“Sid, kamu di mana?”
“Saya di pinggir jalan. Dekat lampu merah, Pak,” sahut Sidney sembari menempelkan benda pipih berlogo apel tergigit di telinga.
“Lampu merah yang mana? Kamu kira di Jakarta cuma ada lima biji lampu merah doang, hah?!”
Sidney berdecak kesal. Pasalnya awan mendung kian memayungi sebagai tanda awal musim hujan. Terlebih lagi bising di sekeliling membuat dia kesulitan mendengar suara Axel. “Santai dong, Pak. Nggak usah ngegas juga kaleus. Bapak cari saya aja enggak sabaran, apalagi cari jodoh. Pantesan enggak laku-laku.”
“Ya… siapa tau kamu jodoh saya. Jadi, saya sekali jalan ketemu kamu sekaligus menjemput jodoh,” ucap Axel.
“Itu emang dasar Bapak ngarep. Udah, buruan ke sini. Saya capek berdiri terus di pinggir jalan. Bapak mau saya pecat sebagai kandidat, ya?”
“Jangan sembarangan. Tunggu, sebentar lagi saya sampai,” jawab Axel. Sebelum sambungan telepon terputus, Sidney masih sempat mendengar suara kekehan Axel. Tidak lama setelah itu Axel tiba. Tentu saja Sidney pasang wajah kesal karena dibiarkan menunggu lama di depan Gedung Sapta Pesona. Ya… memang pemandangan lumayan indah di sore hari, apalagi puncak Monas pun terlihat dari tempat Sidney berdiri, tetapi cuaca jelas tidak mendukung untuk berleha-leha menikmati suguhan keramaian kendaraan kota Metropolitan.
“Sudah, jangan pasang tampang tersiksa begitu,” goda Axel, senyum geli menghiasi wajahnya.
“Saya nunggu lama lho, Pak. Boleh lah sok ngambek. Kan biar sama kayak perempuan-perempuan lain, Pak.”
Axel terkekeh, sedangkan Sidney menggigit pipi bagian dalam.
“Waduh, jangan ikut-ikutan seperti perempuan-perempuan tukang ngambek dong,” ucap Axel kemudian. “Gimana tadi progress-nya?”
Sidney menoleh ke arah sang pemilik kuasa perusahaan tempatnya bekerja. Axel membalas sekilas tatapan Sidney, lantas kembali fokus pada kemudi.
Terdengar helaan napas panjang. Sidney menyandarkan kepalanya, lalu melayangkan pandangan ke sekeliling. Gelita mulai menyapa nebastala. Lampu-lampu penerang jalan sudah menyala. Tak ada bintang yang membuka pekatnya malam. “Harus nunggu hasil dari Balai Uji terlebih dahulu supaya SDPPIⁱ bisa upload hasil pengujian perangkat. Setelah itu sertifikat postel bisa keluar. Ini memang peraturan baru. Awalnya sistem berjalan dengan menggunakan SP2, sekarang berubah menjadi FP3. Awalnya saya kira enggak sulit. Ternyata memang nggak semudah yang saya bayangkan, Pak,” keluh Sidney.
Axel tersenyum menanggapi keseriusan Sidney. Senyum di wajah Axel semakin merekah tatkala Sidney menyandarkan kepala di bahu kirinya.

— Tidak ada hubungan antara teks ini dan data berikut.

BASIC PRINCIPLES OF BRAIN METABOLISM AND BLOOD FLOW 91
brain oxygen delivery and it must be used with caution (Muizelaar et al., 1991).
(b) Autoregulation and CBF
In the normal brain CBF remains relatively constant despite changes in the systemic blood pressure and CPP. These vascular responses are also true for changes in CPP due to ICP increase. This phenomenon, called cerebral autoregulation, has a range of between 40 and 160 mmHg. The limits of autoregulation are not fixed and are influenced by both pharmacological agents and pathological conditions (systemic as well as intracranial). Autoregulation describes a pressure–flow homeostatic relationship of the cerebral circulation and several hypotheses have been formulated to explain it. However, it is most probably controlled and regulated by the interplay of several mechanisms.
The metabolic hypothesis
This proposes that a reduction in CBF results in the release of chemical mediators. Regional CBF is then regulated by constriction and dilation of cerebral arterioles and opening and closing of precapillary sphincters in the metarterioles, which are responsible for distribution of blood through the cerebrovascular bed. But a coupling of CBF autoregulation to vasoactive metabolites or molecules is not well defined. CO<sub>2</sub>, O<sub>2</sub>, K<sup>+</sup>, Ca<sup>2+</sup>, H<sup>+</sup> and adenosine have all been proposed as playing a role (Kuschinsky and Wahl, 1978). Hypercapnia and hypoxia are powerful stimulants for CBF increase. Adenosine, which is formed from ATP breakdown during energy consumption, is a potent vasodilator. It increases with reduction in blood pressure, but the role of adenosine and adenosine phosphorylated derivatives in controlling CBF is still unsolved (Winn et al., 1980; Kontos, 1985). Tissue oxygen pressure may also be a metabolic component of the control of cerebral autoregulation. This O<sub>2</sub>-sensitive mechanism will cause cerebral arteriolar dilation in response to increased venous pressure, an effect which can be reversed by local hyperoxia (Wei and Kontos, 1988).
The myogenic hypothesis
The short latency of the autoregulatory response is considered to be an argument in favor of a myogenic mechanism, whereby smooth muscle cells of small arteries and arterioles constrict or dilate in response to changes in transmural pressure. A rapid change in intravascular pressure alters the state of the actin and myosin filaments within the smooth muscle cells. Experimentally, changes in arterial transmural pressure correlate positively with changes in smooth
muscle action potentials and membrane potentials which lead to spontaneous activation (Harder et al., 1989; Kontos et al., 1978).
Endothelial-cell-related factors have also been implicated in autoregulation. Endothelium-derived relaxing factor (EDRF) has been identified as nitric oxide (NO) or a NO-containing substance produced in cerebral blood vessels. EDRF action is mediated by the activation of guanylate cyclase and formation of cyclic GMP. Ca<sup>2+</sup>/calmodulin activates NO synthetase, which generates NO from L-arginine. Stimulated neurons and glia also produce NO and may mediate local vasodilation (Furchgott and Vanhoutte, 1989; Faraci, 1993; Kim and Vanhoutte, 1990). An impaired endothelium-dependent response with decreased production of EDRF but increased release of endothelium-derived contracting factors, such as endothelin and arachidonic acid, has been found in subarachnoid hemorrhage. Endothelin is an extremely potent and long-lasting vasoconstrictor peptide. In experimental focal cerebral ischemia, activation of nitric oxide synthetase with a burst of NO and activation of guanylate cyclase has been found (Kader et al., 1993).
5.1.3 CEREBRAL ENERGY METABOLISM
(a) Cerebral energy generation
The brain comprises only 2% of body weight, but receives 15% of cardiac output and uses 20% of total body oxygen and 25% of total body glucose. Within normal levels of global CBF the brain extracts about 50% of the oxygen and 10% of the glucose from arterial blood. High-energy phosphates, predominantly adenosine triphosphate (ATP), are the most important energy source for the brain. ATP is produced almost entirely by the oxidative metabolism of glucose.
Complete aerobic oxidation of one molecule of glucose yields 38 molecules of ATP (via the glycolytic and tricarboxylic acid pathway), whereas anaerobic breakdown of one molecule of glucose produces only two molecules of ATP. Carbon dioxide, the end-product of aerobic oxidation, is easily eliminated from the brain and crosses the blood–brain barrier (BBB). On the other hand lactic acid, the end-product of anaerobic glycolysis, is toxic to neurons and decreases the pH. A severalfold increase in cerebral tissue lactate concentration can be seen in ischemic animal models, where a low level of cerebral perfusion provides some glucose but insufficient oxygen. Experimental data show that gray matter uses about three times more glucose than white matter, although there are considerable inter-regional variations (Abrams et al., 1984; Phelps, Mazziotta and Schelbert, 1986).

“Enggak apa-apa. Santai aja. Nggak masalah kok. Saya tau kamu sudah berusaha supaya kita bisa kejar sertifikat postel. Terlebih selama ini harus berkali-kali mengembalikan form Deklarasi Teknis untuk dilengkapi oleh pihak pabrik,” ucap Axel. “Jangan terlalu capek. Saya enggak tega lihat kamu lemes begini,” imbuhnya.
“Namanya kerja mana ada, sih, yang enggak capek, Pak?”
Axel terbahak. “Kita sudah enggak lagi di jam kerja. Jangan pakai embel-embel ‘Pak’ lagi. Saya enggak suka.”
Sidney meringis. Masih enggan meninggalkan bahu Axel sebagai sandaran. “Bapak, kan, pimpinan di perusahaan.”
“Kamu resign aja dari perusahaan, mau enggak? Nikah sama saya dan kamu cukup jadi bendahara rumah tangga kita.”
Sidney terkekeh pelan. Sirat lelah di matanya perlahan tergantikan dengan pancaran yang sukar digambarkan dengan kata-kata.
“Blushing, eh?”
“Ini ceritanya aku dipecat, ya?”
“Kalau pecat kamu dari kantor bisa bikin kamu cepet jadi istri saya, kenapa enggak?